1. The Screwtape Letters by C.S. Lewis
This is a repeat read for me and it will continue to be in a constant rotation. Lewis understands human behavior and the little justifications we have for our monstrous sin. I’m fond of calling this one “non-fiction” because it is so true to life and you can recognize yourself in many of the letters.
Also a good one to introduce to your children after they are 10 years old. It’s accessible and will provide many opportunities for conversation and vocabulary to help them start working through their own temptations and emotions. Help prepare them for spiritual warfare.
This time, I listened on audio book and the reader gives a wonderful performance.
2. Ten Ways to Destroy the Imagination of Your Child by Anthony Esolen
A cultural critique framed around the way we educate our children. You will be convicted yet urged on to better things. A must-read for every father. You can see my summary here.
You will want to keep your kids far, far away from public schools.
3. A Landscape with Dragons: The Battle for Your Child’s Mind by Michael D. O’Brien
Children are affected by everything we put inside their heads. They are sponges. This book will help you navigate the world of books for children and help you choose nutritious food for their imagination.

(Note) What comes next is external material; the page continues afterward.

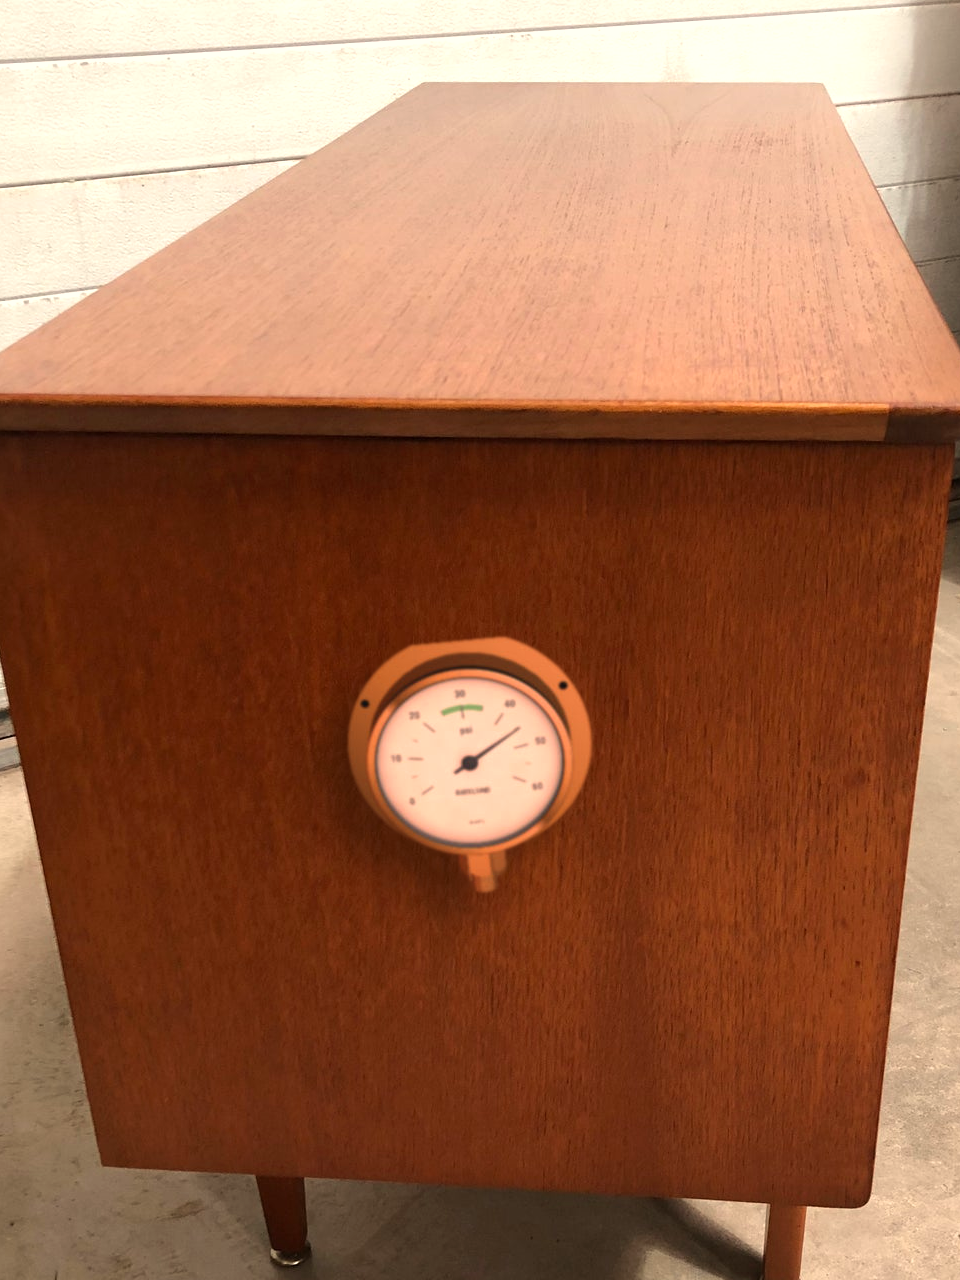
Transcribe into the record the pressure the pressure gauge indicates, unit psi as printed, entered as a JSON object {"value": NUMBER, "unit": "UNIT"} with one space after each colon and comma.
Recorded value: {"value": 45, "unit": "psi"}
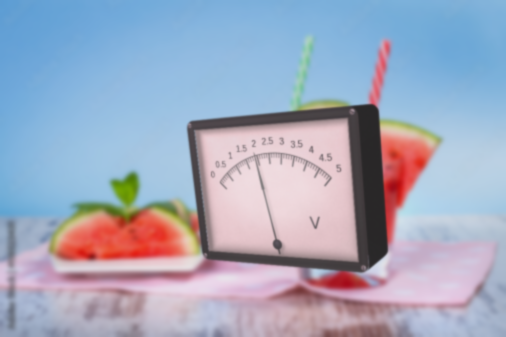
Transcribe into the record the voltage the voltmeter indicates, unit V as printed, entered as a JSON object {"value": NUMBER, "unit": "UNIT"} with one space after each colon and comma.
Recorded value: {"value": 2, "unit": "V"}
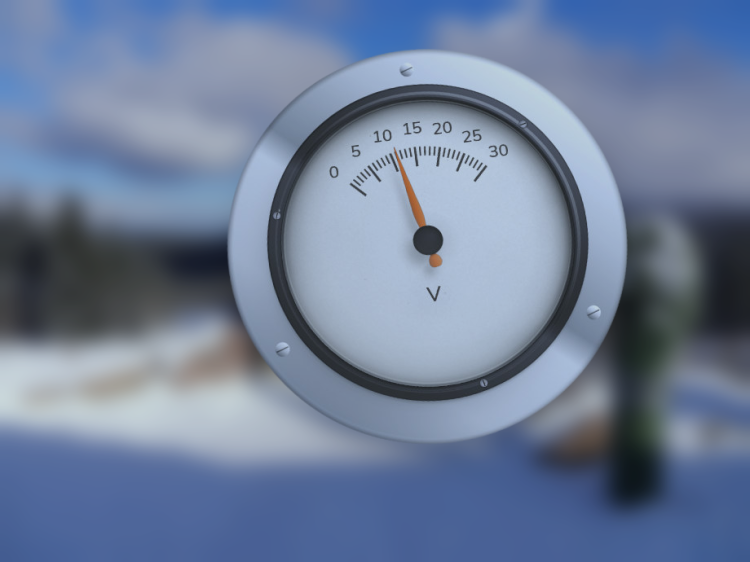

A good companion piece to Ten Ways to Destroy the Imagination of Your Child. Help prepare their mind to recognize both good and evil. Chesterton once said something like
“Children know that dragons exist. Good stories let them know that dragons can be defeated.”
The book includes a huge list of recommended books organized by age ranges, which alone is worth the price of the book.
4. Something They Will Not Forget by Joshua Gibbs
What is the purpose of education? Why do we keep making kids memorize things that they forget 30 seconds after they take the test?
This book doesn’t knock memorizing things, but it wants us to be more intentional about what we are telling kids to memorize. What is important?
A quick read and easy to digest.
This inspired me to create my own family catechism where, every night, we all state our values and work on memorizing beautiful passages of literature and Scripture.
5. The Road by Cormac McCarthy
A book about the love a father has for his son and his desperation to protect him in a post-apocalyptic world. One of the most powerful books I’ve ever read. Believe the hype. Get lost in the story. And then do better.
6. That Hideous Strength by C.S. Lewis
If you want a dystopian novel that most predicts what we are going through right now, try this one. I’d recommend the entire Space Trilogy by Lewis, but you can still enjoy this one without reading the first two.
Beyond its nightmarish technocratic predictions, the book also dives into the relationships of husbands and wives and deals extensively with what it is to be “masculine.”
Unlike other dystopian novels, this one has a happy ending, because Lewis knows that in the end, the good guys always win. Or at least, the Good Guy.
7. The Paideia of God by Douglas Wilson
Essays in education by one of the founders of the modern classical education movement. This book probably has an essay that answers your questions and objections. You may not agree with the answers, but they will make you think.
Take your children’s education seriously.